T ₂ −T ₁ = C · Rlog (V _TYP −V _MIN ) This value depends on the time constant CR and the voltage V _WMIN , but is SRA
It is several seconds per M. On the other hand, the time required to detect V _WMIN is about 1 second, assuming that data is read and written 10 times. Therefore, from the time difference T ₂ −T ₁ to V
_The test time can be reduced by the difference from the time required to determine _WMIN .

[0015] After the data held in step S ₃₀ is,
As before, the power supply voltage is increased again to the voltage V _TYP ,
Reads from the data of all the memory cells (step S _4), it determines whether the correct data is read (step S _5). If the result of the judgment is “pass”, the same test is performed on the data opposite to the data that was initially tested (“1” if the first data is “0”, “0” if “1” is “1”). Whether the product is acceptable or not is determined (step S ₈ ).

[0016]

As described above, in the method of testing a semiconductor memory device of the present invention, a test for detecting the minimum power supply voltage at which data can be written for each SRAM before performing data writing. And writing is performed with the low power supply voltage obtained by the test.

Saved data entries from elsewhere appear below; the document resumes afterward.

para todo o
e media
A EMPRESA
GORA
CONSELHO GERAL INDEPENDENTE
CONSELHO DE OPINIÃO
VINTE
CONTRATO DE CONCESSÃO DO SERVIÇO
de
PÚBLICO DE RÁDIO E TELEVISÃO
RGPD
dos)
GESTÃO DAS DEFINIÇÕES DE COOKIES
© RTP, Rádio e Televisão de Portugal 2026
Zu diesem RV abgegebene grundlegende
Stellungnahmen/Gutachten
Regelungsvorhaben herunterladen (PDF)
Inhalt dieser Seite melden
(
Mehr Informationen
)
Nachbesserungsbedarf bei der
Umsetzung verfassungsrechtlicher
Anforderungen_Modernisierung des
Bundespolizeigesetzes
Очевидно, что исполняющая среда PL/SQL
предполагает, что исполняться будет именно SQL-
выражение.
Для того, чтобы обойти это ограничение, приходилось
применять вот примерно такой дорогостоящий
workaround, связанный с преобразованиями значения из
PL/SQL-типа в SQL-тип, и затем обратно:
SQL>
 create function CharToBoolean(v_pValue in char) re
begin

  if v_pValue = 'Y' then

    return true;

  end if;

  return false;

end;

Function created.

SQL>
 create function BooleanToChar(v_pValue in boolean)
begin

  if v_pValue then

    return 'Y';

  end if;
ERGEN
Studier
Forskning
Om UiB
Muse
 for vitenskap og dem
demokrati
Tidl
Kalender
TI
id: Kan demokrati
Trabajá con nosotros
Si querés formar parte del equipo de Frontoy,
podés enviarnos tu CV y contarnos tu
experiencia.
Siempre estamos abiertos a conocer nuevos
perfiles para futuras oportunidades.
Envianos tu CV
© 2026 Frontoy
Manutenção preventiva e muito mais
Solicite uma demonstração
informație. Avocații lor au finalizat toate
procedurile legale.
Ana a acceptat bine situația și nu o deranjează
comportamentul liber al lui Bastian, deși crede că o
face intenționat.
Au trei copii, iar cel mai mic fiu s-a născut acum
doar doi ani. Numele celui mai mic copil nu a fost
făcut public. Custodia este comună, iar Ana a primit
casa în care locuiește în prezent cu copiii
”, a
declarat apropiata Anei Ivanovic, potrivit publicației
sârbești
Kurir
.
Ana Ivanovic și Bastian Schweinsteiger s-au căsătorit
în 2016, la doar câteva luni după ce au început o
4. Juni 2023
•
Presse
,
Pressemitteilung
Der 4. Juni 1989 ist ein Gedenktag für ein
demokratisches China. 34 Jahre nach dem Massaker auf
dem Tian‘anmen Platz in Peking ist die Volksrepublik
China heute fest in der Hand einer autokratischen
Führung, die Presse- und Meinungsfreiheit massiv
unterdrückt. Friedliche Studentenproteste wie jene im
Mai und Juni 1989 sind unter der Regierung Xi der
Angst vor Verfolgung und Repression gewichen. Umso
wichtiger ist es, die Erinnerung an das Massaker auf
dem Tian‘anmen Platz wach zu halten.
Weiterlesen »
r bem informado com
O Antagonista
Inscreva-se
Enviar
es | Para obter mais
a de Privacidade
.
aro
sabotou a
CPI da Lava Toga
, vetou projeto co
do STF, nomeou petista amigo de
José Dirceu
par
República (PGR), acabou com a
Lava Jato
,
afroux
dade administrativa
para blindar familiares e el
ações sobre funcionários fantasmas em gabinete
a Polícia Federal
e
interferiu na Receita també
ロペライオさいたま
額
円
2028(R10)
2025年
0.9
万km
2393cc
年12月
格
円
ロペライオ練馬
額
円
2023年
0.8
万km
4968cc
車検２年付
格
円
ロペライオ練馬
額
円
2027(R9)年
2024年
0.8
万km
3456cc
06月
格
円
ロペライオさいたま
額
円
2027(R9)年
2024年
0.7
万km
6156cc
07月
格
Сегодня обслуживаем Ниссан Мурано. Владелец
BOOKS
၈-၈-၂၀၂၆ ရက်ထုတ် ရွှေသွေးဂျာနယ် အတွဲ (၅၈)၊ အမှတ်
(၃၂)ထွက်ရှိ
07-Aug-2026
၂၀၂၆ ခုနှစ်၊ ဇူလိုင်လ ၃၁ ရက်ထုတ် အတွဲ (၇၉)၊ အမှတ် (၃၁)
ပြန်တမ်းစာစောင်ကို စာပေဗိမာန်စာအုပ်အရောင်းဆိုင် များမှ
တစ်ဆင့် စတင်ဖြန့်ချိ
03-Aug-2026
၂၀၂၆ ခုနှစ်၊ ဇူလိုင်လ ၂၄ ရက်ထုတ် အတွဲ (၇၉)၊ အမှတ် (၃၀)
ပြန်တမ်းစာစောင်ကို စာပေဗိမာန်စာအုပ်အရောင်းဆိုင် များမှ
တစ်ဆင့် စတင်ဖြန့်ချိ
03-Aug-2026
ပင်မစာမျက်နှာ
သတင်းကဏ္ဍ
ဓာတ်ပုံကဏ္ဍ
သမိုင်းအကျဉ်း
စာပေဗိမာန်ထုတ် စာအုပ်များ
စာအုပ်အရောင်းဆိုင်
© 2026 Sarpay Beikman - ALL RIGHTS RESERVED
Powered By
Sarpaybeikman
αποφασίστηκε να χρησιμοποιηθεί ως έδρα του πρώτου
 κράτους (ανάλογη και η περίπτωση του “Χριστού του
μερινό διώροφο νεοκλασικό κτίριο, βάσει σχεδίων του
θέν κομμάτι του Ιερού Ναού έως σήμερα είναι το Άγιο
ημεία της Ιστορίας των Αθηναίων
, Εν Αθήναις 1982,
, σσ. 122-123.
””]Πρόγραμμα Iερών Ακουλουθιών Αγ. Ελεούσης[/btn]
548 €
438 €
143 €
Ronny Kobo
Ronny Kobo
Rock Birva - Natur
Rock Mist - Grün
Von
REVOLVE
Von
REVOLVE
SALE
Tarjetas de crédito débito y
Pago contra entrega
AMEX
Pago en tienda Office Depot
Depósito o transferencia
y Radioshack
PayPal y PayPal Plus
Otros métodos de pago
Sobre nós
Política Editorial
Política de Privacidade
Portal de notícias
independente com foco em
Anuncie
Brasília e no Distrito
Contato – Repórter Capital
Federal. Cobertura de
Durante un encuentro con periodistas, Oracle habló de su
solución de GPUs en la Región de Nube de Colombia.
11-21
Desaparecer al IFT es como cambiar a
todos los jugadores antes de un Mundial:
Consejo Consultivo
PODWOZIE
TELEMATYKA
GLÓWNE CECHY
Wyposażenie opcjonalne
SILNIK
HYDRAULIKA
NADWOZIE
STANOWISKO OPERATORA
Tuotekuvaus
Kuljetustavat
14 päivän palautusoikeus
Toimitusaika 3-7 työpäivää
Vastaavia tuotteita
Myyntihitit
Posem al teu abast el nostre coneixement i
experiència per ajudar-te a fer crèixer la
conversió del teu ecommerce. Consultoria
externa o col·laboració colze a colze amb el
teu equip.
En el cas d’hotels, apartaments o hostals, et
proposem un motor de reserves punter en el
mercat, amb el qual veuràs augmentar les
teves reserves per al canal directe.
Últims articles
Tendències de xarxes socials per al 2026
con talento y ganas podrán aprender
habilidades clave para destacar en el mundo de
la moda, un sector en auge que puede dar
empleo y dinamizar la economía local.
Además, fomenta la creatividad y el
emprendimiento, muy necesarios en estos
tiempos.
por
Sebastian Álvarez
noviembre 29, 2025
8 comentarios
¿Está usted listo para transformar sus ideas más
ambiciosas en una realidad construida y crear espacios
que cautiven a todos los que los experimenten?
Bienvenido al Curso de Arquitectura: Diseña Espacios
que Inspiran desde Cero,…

Thus, according to the present invention, the time required for data retention can be shortened, and as a result, the test time for low power supply voltage data retention characteristics can be shortened.

[Brief description of the drawings]

FIG. 1 is a flowchart showing a test procedure according to an embodiment of the present invention.

FIG. 2 is a diagram showing a temporal change of a node potential in a memory cell when a power supply voltage at the time of data holding is lower than a power supply voltage at a time of writing in an SRAM.

FIG. 3 is a circuit diagram illustrating an example of an SRAM memory cell;

FIG. 4 is a flowchart showing a conventional test procedure.

[Explanation of symbols]

R ₁ , R ₂ load resistance C ₁ , C ₂ parasitic capacitance

Claims (1)

(57) [Claims] 1. A static random access memory to be tested for a static random access memory.
The scan memory of the specific, the step of writing to all the memory cells are detected in advance the minimum supply voltage available, the step of writing data into the memory cell in the detected minimum power supply voltage, the supply voltage data Holding the data for a predetermined time determined by the power supply voltage to which writing has been performed in a state where the power supply voltage has been reduced to a voltage equal to or lower than the power supply voltage for guaranteeing the data retention; Performing a read operation for data confirmation in a state where the voltage has been increased to a sufficient voltage.